Escritora turca Asli Erdogan absolvida das acusações de terrorismo

A escritora e jornalista turca Asli Erdogan, que esteve presa quatro meses e meio por acusações de ter tido “atividades terroristas”, foi hoje absolvida por um tribunal de Istambul.

Escritora turca Asli Erdogan absolvida das acusações de terrorismo

Escritora turca Asli Erdogan absolvida das acusações de terrorismo

A escritora e jornalista turca Asli Erdogan, que esteve presa quatro meses e meio por acusações de ter tido “atividades terroristas”, foi hoje absolvida por um tribunal de Istambul.
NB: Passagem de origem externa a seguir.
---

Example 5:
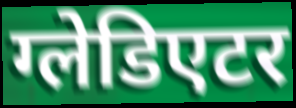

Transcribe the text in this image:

ग्लेडिएटर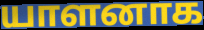
யாளனாக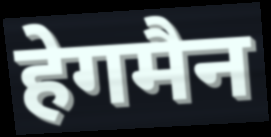
हेगमैन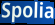
Spolia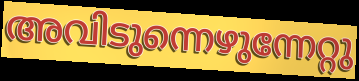
അവിടുന്നെഴുന്നേറ്റുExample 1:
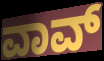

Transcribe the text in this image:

ವಾವ್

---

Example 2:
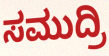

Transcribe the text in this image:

ಸಮುದ್ರಿ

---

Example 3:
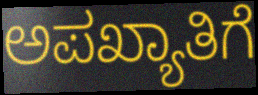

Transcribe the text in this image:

ಅಪಖ್ಯಾತಿಗೆ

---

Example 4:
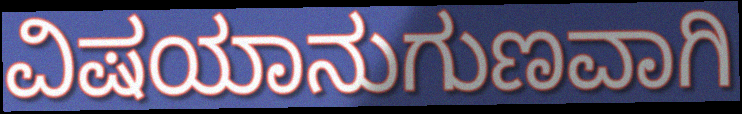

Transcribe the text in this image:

ವಿಷಯಾನುಗುಣವಾಗಿ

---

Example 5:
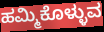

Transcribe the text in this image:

ಹಮ್ಮಿಕೊಳ್ಳುವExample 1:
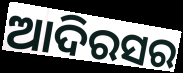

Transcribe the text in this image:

ଆଦିରସର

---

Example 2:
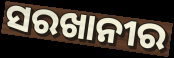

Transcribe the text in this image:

ସରଖାନୀର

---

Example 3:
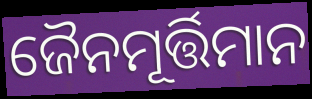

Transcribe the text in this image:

ଜୈନମୂର୍ତ୍ତିମାନ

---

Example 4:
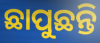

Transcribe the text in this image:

ଛାପୁଛନ୍ତି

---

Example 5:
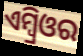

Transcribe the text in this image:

ଏମ୍ବ୍ରିଓର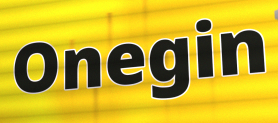
Onegin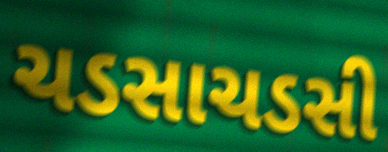
ચડસાચડસીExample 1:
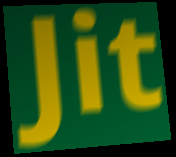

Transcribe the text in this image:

Jit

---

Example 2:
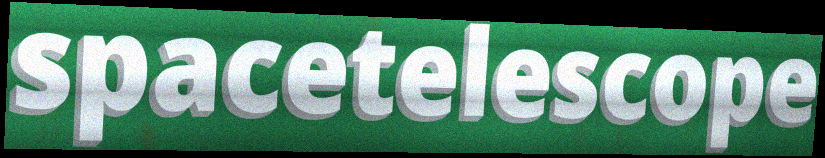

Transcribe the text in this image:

spacetelescope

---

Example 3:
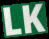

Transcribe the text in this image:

LK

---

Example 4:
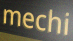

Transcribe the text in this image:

mechi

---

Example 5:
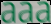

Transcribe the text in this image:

aaa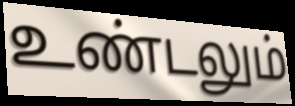
உண்டலும்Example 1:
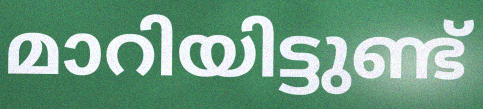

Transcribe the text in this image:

മാറിയിട്ടുണ്ട്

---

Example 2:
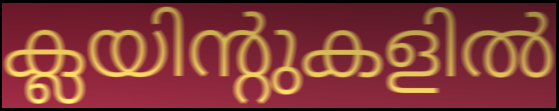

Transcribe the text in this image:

ക്ലയിന്റുകളിൽ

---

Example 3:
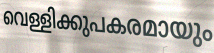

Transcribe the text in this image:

വെള്ളിക്കുപകരമായും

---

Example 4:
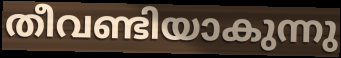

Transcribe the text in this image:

തീവണ്ടിയാകുന്നു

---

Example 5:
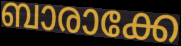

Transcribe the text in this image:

ബാരാക്കേ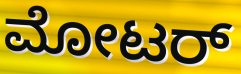
ಮೋಟರ್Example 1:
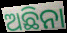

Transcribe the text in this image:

ଅଛିନା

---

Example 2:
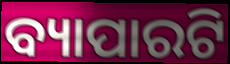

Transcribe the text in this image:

ବ୍ୟାପାରଟି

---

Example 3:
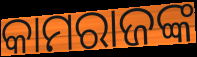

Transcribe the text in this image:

କାମରାଜଙ୍କ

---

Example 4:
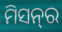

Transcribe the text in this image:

ମିସନ୍‍ର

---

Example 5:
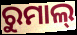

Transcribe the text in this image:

ରୁମାଲ୍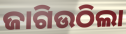
ଜାଗିଉଠିଲା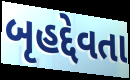
બૃહદ્દેવતાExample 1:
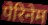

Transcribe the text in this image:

पेरिनेम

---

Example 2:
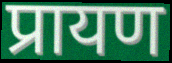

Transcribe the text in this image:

प्रायण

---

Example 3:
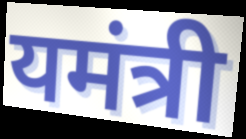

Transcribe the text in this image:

यमंत्री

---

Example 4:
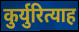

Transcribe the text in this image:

कुर्युरित्याह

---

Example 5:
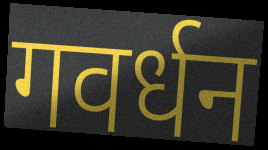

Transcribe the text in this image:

गवर्धन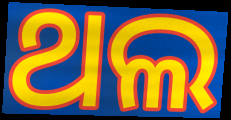
ଥଲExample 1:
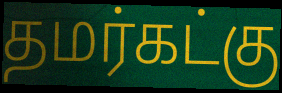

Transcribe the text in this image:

தமர்கட்கு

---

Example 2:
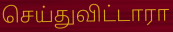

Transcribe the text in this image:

செய்துவிட்டாரா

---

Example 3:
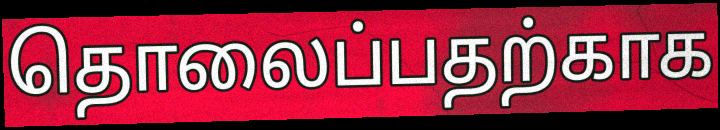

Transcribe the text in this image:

தொலைப்பதற்காக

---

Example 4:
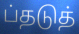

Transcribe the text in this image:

ப்தடுத்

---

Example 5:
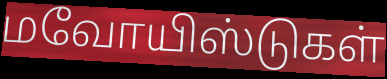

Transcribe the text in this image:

மவோயிஸ்டுகள்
O tribunal absolveu a romancista das acusações de “tentar minar a integridade do Estado” e de “pertencer a um grupo terrorista” e ordenou a retirada da acusação de “fazer propaganda terrorista”, noticia a agência France-Presse.

Asli Erdogan, de 52 anos, é autora de vários romances e foi colaboradora num jornal local pró-curdo, o Ozgür Gündem, encerrado por decreto em 2016.

As autoridades turcas acusaram Asli Erdogan de ter colaborado com o Ozgür Gündem, de ajudar o Partido dos Trabalhadores do Curdistão (PKK), um grupo armado há vários anos em conflito com a Turquia e descrito por Ancara como “terrorista”.

A escritora, que reside atualmente na Alemanha, não esteve presente na audiência, mas o seu advogado leu um texto em seu nome no qual Asli Erodgan afirmou que uma acusação com base em “textos literários é algo que a razão dificilmente pode aceitar no século XXI e que atropela os valores sobre os quais a lei e a literatura se baseiam”.

Asli Erdogan sublinhou ainda que a natureza política dos seus artigos para o Ozgür Gündem “estava limitada à (denúncia de) violações dos direitos humanos” e exigiu a sua absolvição.

A sua prisão e detenção por mais de 130 dias, em 2016, provocaram indignação em todo o mundo.

Para as organizações humanitárias, este julgamento “mostrou bem os crescentes ataques à liberdade de expressão” na Turquia, em particular desde a tentativa de golpe de Estado de 15 de julho de 2016.

Após o golpe fracassado, o Governo de Recep Tayyip Erdogan levou a cabo uma repressão implacável que não poupou a comunicação social nem os meios intelectuais.

Apesar do nome, Asli Erdogan não tem qualquer relação com o Presidente Erdogan.

Embora seja física de formação, iniciou a sua carreira literária em 1994 e recebeu, em 2018, o Prémio Simone de Beauvoir pelos direitos humanos e liberdade das mulheres.

Nos quatro meses e meio em que esteve detida e acusada de terrorismo foi, segundo a própria garantiu ao jornal alemão Deutsch Welle, submetida a tratamento de tortura.